Oh now I get it! Makes sens :blush:.

So when --vfs-cache-mode <anything_else> rclone directly streams the file to WinFSP sequentially and when --vfs-cache-mode full, rclone first downloads the file to the cache then streams the cached file back to WinFSP, right?

Could this get any better with changes to WinFSP code? Or is the issue on the kernel side?

Regarding the cache, maybe what I want is already covered by --vfs-cache-max-size and --vfs-cache-max-age. No big deal if huge files goes through the cache as they will be remove from it at the end of --vfs-cache-max-age. So I will probably use --vfs-cache-mode full in the end to workaround the download speed "issue".

Yes, that is right.

It is how filesystems work and I don't think there will ever be a work around.

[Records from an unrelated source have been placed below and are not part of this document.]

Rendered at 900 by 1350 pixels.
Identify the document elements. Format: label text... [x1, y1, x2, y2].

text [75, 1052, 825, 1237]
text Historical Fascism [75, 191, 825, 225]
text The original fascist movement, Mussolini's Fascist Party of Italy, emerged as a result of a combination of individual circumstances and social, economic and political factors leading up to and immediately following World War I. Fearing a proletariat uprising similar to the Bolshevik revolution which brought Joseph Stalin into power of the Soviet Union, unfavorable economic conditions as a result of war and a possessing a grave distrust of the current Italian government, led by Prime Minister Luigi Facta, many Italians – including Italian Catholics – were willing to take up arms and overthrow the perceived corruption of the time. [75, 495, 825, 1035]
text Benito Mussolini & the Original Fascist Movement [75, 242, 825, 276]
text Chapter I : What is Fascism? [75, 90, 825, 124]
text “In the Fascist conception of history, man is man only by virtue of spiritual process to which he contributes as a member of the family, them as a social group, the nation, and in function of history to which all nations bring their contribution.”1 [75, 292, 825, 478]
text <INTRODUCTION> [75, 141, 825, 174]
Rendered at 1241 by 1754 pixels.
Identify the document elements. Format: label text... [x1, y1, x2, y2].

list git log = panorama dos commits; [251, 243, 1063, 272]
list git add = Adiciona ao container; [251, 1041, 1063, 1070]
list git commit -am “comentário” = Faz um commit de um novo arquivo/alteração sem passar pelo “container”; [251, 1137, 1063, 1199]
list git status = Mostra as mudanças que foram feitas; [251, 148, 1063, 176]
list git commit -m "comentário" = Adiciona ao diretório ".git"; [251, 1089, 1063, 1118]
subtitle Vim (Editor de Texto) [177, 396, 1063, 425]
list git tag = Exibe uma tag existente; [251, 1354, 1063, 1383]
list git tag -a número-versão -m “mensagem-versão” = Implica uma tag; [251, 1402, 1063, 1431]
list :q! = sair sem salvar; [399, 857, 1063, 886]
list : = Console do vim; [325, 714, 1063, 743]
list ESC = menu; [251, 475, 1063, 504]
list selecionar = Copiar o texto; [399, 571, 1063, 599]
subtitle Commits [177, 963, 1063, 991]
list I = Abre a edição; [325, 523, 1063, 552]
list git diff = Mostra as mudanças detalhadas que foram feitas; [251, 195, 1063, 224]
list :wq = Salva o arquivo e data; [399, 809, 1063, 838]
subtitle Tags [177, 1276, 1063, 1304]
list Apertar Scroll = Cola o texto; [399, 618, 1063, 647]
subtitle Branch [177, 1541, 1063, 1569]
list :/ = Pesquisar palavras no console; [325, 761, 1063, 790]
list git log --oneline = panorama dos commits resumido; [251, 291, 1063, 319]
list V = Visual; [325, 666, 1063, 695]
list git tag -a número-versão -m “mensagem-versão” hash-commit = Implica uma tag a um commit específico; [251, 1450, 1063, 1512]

It's the same on Linux

That should work with the one slight annoyance that rclone will download the entire file before giving any of our to the user.

Nick,

Thank you for this talk. I'll go with --vfs-cache-mode full and will let you know if caching huge files for reads happen to be an issue.

Bests,
Frédéric.

1 Like

This topic was automatically closed 90 days after the last reply. New replies are no longer allowed.